Andere Typen und spezielle Bauarten finden zudem noch ihren Einsatz. Das Grenzflächen Mikrofon beispielsweise, welches eine Kugel ist die man direkt auf den Boden legt oder es an die Wand hängt. Lavalier Mikrofone, auch bekannt aus dem Filmbereich als Ansteckmikros. Auch müssen natürlich Mikros in Mobilfunkgeräten oder Laptops verbaut werden. Diese Typen genau zu erläutern übersteigt aber diese Einsteigerskript.

Mikrofone unterliegen verschiedenen Richtcharakteristiken. Sie nehmen also in eine bestimmte Richtung auf. Diese ist entweder bauartbedingt vorgegeben oder lässt sich umstellen.

 Kugel  Niere  Acht

Kugel
Nimmt von allen Seiten auf

Niere
Bekommt am wenigsten Signal von hinten

Acht
Nimmt am wenigsten zu den Seiten auf

Oben siehst Du die häufigsten Arten welche im Studio und Live verwendet werden. Die Niere gibt es noch als breite Niere. Zusätzlich existiert die Hyperniere, welche etwas nach hinten aufnimmt. Am unempfindlichsten ist sie von schräg links und rechts hinten. Die Keule, welche auch als Richtmikrofon bezeichnet wird, da sie nur sehr extrem in eine Richtung aufnimmt, findet man häufig als Angelmikrofon im Film oder zu Interviewzwecken in Gebieten mit sehr lauten Nebengeräuschen.

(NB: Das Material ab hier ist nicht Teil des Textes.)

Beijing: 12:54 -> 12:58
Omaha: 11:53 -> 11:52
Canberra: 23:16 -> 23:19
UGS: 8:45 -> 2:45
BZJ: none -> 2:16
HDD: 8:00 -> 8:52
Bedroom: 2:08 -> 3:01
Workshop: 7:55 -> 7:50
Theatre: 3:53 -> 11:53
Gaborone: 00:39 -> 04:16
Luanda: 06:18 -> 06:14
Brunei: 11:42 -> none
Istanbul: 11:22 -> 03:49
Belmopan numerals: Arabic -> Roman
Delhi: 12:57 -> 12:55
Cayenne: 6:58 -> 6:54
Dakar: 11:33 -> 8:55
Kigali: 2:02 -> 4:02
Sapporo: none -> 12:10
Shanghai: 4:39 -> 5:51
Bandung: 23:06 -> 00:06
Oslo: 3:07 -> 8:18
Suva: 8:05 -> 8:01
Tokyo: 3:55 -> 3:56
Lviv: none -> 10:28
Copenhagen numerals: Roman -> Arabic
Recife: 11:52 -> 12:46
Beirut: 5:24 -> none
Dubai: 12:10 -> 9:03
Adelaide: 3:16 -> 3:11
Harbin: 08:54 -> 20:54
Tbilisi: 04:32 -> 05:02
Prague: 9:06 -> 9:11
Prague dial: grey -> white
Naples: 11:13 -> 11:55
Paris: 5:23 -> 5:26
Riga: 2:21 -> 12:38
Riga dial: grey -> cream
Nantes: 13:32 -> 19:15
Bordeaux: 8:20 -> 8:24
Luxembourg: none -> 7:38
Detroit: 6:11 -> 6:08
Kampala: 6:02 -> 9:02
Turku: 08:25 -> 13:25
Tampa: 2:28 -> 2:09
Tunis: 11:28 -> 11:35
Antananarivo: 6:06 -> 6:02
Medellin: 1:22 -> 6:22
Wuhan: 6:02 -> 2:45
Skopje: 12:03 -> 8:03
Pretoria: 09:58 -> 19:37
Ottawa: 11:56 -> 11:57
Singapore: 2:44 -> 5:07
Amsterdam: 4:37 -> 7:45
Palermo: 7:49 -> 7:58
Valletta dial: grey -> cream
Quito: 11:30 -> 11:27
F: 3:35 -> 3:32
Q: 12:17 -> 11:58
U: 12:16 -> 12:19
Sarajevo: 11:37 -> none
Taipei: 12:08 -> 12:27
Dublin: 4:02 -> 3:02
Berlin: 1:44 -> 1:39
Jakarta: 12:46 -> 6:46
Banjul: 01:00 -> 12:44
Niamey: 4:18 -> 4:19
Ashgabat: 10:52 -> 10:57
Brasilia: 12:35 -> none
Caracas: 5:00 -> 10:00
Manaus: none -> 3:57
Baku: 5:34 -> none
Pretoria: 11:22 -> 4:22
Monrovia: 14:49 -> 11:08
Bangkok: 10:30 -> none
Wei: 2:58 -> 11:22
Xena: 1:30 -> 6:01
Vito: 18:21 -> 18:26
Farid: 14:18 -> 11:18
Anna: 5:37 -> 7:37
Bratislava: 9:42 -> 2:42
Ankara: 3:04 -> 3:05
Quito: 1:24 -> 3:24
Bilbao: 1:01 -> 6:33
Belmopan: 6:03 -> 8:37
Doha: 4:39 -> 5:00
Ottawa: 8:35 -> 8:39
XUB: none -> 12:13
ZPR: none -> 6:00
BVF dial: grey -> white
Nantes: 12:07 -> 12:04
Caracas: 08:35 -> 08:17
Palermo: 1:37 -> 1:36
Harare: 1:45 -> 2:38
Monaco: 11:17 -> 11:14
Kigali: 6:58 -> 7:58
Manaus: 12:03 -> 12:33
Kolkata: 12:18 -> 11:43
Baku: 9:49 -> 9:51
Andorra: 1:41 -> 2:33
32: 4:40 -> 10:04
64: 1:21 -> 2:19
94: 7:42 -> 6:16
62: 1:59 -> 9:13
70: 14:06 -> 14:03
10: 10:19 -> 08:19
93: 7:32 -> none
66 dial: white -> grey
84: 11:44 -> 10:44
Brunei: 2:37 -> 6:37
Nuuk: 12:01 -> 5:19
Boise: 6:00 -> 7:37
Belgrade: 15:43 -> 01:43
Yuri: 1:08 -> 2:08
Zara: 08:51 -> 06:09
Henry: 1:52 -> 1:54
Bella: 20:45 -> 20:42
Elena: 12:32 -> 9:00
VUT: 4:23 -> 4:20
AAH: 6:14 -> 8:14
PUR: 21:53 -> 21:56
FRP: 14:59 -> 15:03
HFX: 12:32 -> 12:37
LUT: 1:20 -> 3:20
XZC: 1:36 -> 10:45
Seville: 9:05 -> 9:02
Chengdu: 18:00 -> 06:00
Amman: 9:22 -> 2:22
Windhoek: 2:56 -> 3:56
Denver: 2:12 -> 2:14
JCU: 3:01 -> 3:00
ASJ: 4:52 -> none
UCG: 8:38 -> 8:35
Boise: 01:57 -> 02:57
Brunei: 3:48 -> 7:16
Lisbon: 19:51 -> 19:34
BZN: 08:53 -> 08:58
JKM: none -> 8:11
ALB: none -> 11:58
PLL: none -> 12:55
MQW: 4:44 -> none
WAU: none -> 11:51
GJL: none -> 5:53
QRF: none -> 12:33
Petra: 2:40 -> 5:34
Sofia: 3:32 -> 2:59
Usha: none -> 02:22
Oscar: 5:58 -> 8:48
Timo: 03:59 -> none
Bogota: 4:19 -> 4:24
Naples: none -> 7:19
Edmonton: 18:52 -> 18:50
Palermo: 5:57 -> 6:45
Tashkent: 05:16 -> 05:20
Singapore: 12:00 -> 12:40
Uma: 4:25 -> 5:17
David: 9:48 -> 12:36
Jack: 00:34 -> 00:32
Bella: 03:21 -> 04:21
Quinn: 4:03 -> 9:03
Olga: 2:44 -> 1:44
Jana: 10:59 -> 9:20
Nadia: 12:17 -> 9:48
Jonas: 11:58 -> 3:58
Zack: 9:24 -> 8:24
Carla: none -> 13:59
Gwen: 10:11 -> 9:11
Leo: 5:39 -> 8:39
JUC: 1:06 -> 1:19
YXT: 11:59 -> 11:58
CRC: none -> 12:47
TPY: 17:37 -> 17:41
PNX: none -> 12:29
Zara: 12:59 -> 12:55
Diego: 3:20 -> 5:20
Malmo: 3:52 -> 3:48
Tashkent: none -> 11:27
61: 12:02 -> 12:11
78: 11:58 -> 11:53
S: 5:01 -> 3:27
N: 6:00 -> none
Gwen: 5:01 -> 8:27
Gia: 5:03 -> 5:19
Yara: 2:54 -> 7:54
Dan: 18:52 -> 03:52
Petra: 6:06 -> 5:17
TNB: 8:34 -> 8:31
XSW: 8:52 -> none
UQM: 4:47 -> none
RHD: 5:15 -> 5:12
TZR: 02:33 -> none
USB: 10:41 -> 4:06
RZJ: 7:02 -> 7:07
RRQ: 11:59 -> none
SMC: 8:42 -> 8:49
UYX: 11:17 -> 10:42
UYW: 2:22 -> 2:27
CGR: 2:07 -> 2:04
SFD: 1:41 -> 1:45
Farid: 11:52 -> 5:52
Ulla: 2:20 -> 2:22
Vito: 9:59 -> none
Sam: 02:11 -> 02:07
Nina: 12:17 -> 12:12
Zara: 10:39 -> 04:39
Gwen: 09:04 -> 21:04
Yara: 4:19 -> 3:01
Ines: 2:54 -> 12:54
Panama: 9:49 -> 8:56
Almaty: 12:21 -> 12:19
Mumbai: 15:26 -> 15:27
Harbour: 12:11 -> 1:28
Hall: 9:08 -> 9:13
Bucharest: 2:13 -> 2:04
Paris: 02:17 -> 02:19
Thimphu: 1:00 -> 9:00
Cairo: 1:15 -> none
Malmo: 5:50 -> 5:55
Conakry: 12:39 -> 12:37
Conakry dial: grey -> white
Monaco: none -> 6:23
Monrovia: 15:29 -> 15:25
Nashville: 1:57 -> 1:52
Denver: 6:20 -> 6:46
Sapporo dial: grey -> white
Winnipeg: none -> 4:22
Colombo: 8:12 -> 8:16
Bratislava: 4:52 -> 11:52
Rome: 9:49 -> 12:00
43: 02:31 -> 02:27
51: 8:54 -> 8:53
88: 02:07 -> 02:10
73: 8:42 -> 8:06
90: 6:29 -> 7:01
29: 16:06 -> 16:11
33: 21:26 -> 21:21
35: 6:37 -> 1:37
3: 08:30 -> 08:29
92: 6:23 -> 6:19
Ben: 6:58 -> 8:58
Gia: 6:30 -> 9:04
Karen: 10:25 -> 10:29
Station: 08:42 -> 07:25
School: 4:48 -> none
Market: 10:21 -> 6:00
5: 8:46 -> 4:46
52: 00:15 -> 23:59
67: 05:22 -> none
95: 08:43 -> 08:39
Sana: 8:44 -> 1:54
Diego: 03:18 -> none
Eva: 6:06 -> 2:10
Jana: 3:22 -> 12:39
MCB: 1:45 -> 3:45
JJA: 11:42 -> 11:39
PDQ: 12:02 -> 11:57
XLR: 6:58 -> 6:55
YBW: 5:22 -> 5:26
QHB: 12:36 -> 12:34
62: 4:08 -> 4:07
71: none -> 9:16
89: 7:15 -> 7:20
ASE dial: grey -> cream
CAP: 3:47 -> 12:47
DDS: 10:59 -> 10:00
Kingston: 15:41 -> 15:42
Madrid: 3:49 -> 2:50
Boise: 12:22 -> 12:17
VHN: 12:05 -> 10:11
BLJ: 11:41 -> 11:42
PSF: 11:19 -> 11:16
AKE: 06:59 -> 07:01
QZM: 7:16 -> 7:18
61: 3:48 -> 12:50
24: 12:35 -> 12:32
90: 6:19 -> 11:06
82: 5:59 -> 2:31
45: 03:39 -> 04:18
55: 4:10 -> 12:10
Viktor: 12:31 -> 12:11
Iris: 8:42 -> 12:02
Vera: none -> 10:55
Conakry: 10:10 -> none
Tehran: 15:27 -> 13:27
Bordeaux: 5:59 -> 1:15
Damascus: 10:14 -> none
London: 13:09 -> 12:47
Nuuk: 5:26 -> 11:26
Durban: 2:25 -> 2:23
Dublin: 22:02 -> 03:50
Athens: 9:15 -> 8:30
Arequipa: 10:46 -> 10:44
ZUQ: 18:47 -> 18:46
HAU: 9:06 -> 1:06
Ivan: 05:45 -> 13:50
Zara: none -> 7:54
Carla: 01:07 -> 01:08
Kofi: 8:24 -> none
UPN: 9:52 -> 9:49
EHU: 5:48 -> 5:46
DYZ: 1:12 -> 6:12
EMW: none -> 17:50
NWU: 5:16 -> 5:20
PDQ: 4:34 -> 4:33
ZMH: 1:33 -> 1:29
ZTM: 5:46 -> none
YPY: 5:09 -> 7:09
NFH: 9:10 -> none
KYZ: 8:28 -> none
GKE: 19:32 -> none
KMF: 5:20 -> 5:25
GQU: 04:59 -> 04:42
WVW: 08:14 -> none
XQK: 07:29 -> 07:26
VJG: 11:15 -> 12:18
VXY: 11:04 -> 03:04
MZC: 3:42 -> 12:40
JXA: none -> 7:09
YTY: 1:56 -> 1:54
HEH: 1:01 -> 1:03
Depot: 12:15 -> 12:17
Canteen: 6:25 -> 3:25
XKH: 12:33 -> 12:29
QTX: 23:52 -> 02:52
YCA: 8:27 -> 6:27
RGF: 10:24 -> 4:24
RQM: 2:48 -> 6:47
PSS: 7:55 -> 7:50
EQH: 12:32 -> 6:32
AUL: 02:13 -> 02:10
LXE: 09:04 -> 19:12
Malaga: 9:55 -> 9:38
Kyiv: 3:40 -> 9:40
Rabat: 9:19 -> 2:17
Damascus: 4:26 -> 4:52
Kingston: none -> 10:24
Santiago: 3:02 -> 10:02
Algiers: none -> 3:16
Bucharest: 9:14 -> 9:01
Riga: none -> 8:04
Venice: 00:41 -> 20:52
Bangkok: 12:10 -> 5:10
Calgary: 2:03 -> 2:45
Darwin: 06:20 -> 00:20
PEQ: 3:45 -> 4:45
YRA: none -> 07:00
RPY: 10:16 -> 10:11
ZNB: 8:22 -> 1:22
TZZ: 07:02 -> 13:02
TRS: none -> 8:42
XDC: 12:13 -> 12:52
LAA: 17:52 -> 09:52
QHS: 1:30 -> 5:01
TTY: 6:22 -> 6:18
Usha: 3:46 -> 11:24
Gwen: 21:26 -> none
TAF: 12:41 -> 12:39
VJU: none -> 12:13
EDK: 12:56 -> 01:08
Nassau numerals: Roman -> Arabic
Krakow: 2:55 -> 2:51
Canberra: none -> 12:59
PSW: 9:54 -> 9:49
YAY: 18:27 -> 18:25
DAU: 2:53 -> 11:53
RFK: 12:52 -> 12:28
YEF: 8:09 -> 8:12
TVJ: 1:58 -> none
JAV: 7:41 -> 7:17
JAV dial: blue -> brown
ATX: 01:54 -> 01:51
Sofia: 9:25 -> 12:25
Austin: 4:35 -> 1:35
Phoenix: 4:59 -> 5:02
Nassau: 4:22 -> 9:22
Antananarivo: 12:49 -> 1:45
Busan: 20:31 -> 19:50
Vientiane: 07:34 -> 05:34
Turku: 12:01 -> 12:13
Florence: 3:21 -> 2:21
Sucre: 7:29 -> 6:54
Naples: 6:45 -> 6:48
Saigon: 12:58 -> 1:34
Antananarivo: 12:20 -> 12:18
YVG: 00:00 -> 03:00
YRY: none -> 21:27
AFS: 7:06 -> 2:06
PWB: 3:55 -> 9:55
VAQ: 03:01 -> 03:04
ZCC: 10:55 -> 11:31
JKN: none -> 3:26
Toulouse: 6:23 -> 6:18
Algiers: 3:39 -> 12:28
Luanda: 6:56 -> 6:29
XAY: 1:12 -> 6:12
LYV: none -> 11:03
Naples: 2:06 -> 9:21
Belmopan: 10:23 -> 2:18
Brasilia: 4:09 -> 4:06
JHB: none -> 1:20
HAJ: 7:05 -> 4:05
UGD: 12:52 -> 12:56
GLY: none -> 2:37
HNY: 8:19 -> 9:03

In welche Richtung ein Mikro seine Haupteinsprechrichtung hat lässt sich den Datenblättern entnehmen. Solche werden mit jedem Mikrofon mitgeliefert. Du solltest lernen diese Datenblätter richtig zu lesen.

Für die Wahl des richtigen Mikrofons solltest du dir folgende Fragen stellen:

  • Art der Signalquelle: Geräusch, Sprache, Gesang, Instrument, Atmo …
  • Ist die Signalquelle laut oder leise?
  • Klingt sie hoch, tief oder breitbandig?
  • Wo wird das Mikro eingesetzt?: Im freien (laute oder leise Umgebung), auf einer Bühne, im Studio, großer oder kleiner Raum, gute oder schlechte Akustik, Fußballstadion …

Die Mikrofone eines Tontechnikers sind wichtige Werkzeuge, welche er kreativ einsetzten kann. Daher ist es immer wichtig, dass Du dein Equipment gut kennen lernst. Versuche beispielsweise ein und die selbe Schallquelle mit unterschiedlichen Mikrofonen aufzunehmen und höre auf die Unterschiede. Du wirst erstaunt sein. Oftmals ergibt sich auch mit einem Mirko, welches am Papier für die Art der Schallquelle nicht geeignet zu sein scheint, ein spannender Sound.